Copy out each line of the records below that contains the word "different".

- [Extracted information]

#####

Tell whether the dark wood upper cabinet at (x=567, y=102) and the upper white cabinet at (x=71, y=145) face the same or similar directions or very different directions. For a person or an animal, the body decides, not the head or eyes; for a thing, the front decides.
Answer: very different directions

#####

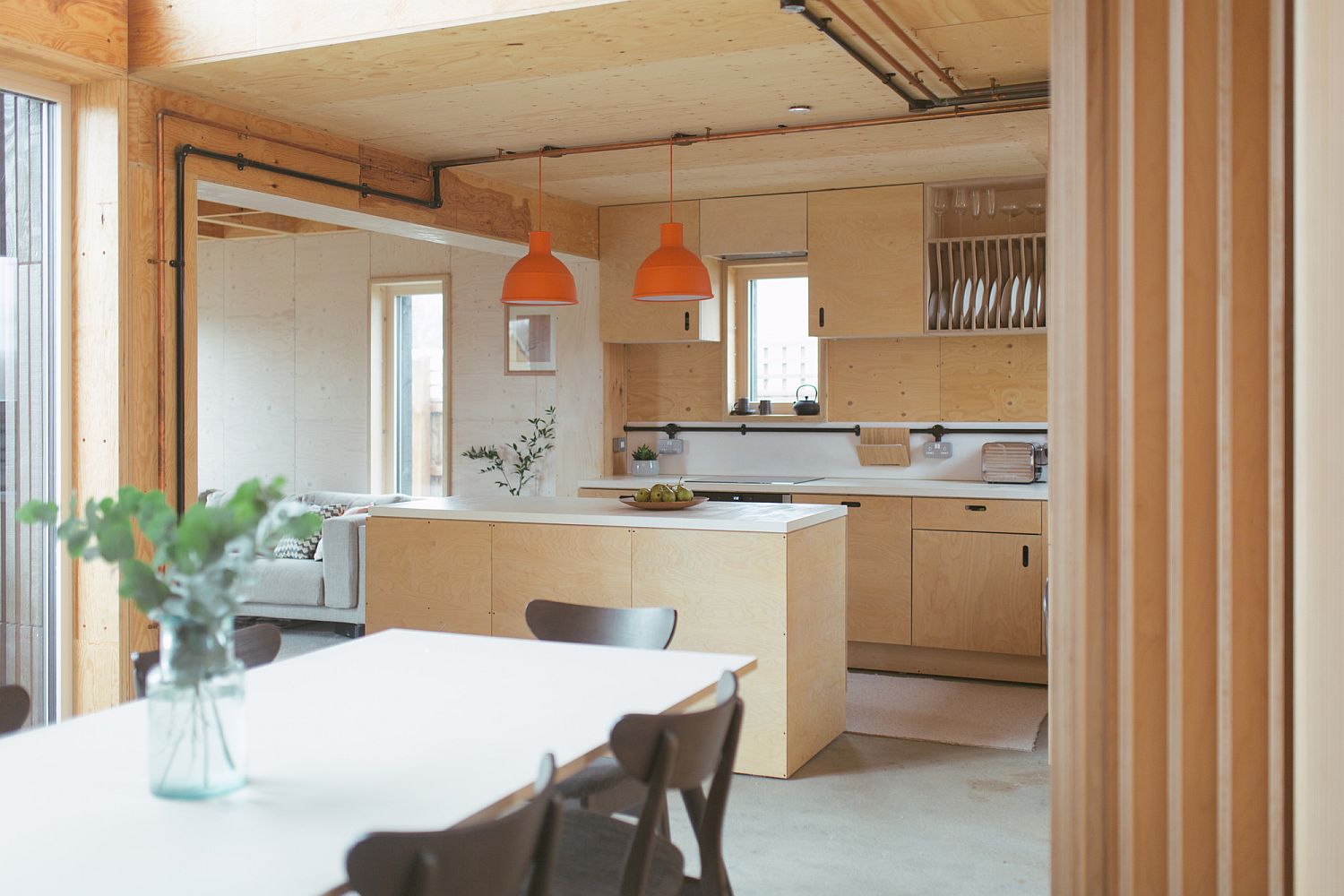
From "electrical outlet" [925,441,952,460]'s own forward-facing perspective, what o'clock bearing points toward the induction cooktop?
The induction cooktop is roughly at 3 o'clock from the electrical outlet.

#####

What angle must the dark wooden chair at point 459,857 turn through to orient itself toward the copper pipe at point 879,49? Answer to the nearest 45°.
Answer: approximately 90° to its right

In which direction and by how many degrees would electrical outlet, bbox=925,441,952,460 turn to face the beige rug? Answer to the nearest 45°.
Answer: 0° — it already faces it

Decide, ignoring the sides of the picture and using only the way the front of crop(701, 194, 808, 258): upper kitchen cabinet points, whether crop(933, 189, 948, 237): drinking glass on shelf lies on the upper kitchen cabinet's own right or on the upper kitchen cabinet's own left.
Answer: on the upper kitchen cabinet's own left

#####

- [Response to the exercise]
Tell whether the dark wood upper cabinet at (x=567, y=102) and the upper white cabinet at (x=71, y=145) face the same or similar directions or very different directions. For a person or an animal, the body decides, not the head or eyes; for a thing, the front decides.
Answer: very different directions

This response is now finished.